Develop and apply a framework to assess the positive and negative economic and social impacts of agricultural biotechnologies on tobacco and rice, including their distribution among different interest groups both in the United States and abroad.
Develop and test educational materials to extend information on the benefits, costs, and concerns associated with biotechnologies to students (primary, secondary, and college) and the public at large, while at the same time creating a mechanism for continual feedback to scientists and public activists.

The goal of this project is to provide policy makers and the general public with information on the benefits, costs, risks, and tradeoffs associated with the use of products arising from biotechnology research.

The project aims to:
· Identify the issues and concerns held by various stakeholders regarding agricultural biotechnology.
· Document the potential benefits, costs, and risks of these new technologies.
· Increase public understanding of biotech benefits, costs, risks, and tradeoffs.

Main outcomes
The project will contribute to better-informed public opinion and more informed public policies and regulations governing biotechnologies in the United States and Asia, thus shaping regulatory oversight for agricultural biotechnologies by investigating and clarifying the benefits, costs, risks, and tradeoffs associated with transgenic tobacco and rice products for various stakeholders.

Ultimately, the project is expected to lead to more informed decisions by public and private decision-makers with respect to appropriate biosafety rules and the role of agricultural biotechnology in general. It will lead to greater clarity on the appropriate roles of the public versus the private sector in biotechnology research and development. Most importantly, it will help the public to better understand the benefits and risks associated with agricultural biotechnologies and allow policymakers to make improved resource allocation decisions.

So far, the following specific results have been achieved:

· Participatory appraisals and focus group meetings were completed in Virginia, North Carolina, and Tennessee to elicit stakeholder views or concerns about the potential benefits and costs of pharmaceutical products from tobacco, and in Arkansas, California, Louisiana, the Philippines; and Bangladesh to obtain views about benefits and costs of GMO rice.

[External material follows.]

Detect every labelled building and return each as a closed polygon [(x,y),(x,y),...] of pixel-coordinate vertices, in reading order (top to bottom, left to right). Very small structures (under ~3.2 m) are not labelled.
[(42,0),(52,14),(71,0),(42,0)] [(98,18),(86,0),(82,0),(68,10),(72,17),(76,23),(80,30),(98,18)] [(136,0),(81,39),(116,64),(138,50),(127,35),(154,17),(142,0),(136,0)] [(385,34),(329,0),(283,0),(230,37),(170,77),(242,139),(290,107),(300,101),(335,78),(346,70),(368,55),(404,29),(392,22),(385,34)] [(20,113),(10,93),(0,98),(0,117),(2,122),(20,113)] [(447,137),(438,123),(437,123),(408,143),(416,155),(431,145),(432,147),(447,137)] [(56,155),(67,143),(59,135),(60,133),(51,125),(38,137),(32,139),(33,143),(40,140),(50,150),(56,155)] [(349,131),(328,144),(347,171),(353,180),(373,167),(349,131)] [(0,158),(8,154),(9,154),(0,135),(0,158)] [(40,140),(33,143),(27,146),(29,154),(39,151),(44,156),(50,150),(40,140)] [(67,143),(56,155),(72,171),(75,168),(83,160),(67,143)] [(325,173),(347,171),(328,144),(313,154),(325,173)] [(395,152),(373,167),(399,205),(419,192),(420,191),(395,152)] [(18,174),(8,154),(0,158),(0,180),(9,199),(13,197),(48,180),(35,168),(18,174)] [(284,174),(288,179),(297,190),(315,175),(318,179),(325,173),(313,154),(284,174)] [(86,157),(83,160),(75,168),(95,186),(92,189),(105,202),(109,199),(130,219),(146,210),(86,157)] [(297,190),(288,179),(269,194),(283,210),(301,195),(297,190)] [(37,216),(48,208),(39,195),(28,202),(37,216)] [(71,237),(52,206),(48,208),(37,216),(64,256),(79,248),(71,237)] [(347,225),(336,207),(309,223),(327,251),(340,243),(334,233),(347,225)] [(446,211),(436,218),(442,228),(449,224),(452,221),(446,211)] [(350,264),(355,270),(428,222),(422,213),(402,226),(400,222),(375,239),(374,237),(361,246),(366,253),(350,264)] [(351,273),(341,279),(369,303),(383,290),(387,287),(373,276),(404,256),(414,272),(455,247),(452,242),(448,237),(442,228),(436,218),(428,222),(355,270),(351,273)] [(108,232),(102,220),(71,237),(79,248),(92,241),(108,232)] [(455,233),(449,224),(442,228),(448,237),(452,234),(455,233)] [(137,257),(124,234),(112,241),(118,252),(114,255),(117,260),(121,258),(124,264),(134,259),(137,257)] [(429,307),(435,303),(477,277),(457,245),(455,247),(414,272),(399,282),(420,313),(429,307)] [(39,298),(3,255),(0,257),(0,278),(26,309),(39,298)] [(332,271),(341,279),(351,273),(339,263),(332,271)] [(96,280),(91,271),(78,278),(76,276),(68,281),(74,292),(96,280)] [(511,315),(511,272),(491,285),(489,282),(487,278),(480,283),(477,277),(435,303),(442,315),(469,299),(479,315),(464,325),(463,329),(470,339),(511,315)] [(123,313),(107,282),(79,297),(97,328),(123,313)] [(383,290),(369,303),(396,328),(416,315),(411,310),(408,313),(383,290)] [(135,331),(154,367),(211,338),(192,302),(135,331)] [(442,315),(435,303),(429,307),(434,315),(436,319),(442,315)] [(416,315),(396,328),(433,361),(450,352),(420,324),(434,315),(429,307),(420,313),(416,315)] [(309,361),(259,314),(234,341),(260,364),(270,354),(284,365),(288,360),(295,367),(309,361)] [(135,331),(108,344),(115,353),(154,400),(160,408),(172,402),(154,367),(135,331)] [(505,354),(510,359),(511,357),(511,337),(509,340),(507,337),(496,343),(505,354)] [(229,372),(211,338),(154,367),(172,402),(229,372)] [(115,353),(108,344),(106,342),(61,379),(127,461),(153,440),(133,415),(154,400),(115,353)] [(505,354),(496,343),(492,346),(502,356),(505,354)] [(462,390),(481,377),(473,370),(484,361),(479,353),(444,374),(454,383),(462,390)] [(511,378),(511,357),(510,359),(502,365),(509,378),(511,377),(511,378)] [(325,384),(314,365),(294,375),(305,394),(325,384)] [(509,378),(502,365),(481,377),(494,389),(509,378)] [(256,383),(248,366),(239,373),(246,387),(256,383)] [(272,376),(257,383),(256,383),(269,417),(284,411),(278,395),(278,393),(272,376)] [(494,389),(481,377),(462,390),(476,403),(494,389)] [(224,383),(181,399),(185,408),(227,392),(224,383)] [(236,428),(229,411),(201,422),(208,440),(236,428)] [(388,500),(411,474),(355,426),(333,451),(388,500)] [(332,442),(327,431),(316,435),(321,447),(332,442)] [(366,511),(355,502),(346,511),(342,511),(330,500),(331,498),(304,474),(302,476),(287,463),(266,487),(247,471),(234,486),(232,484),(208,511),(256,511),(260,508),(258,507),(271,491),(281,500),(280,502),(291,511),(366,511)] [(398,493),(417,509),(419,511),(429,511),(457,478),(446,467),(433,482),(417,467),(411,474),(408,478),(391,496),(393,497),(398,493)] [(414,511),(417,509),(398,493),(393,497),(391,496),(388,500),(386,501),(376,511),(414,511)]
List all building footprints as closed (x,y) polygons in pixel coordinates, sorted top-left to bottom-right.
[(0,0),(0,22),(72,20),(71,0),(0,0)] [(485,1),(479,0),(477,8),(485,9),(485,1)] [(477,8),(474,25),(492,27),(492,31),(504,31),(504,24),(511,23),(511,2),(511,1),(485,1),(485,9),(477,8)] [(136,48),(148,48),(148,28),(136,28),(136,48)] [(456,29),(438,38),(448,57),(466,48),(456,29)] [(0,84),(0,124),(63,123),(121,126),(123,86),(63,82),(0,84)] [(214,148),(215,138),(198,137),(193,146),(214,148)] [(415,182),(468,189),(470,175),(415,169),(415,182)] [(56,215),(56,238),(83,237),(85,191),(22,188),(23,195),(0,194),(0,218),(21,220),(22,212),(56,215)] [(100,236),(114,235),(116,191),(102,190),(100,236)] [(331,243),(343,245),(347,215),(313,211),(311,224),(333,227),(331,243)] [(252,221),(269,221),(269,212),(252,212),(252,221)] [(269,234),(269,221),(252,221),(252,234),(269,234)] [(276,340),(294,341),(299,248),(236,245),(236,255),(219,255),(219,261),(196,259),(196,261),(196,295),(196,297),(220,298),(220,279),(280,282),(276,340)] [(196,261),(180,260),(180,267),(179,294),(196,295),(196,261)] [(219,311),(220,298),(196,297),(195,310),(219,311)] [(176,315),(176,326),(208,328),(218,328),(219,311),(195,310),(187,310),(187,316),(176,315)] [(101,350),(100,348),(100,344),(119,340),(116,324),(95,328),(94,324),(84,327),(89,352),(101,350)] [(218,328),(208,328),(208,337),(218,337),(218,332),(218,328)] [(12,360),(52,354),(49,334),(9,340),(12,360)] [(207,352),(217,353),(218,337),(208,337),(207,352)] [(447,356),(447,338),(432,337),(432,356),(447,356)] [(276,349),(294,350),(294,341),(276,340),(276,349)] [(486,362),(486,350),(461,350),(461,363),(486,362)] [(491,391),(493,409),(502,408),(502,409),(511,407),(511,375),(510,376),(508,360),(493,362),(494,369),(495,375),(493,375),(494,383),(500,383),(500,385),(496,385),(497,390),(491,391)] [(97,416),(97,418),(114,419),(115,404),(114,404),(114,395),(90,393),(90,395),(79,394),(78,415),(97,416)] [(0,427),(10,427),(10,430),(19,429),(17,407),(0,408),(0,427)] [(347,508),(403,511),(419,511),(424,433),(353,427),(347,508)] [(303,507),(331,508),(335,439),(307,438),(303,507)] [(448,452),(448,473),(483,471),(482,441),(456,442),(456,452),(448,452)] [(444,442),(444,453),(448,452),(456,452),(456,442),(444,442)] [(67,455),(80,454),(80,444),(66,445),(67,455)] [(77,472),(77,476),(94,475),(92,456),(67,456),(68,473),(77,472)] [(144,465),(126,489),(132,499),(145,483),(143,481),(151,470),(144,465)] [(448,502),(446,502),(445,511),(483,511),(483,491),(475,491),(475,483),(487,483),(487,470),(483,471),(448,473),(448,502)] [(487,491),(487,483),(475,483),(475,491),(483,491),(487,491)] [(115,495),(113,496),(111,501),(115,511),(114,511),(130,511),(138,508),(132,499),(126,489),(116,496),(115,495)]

· A telephone survey of the general public in the United States was completed to assess the depth of concerns over potential health, environmental, and moral/ethical issues with respect to GMO rice and tobacco, and the willingness to support GMOs under varying levels of benefits. A total of 684 completed surveys were obtained for rice and 672 for tobacco.

· A reference database of relevant agricultural biotechnology literature has been constructed and is being updated continually

· Outreach activities have been undertaken with other biotech projects.


Mamaril, Cezar Brian, 2002, Transgenic Pest Resistant Rice: An Ex Ante Economic Evaluation of an Adoption Impact Pathway in the Philippines and Vietnam for Bt Rice, M.S. thesis, Virginia Tech
General thematic area(s)
  • Public awareness, participation and education in biosafety
  • Socio-economic considerations
Additional Information
Additional Information
Other collaborating organizations
Virginia State University, University of Tennessee, North Carolina State University, International Rice Research Institute (IRRI) and International Service for National Agricultural Research (ISNAR).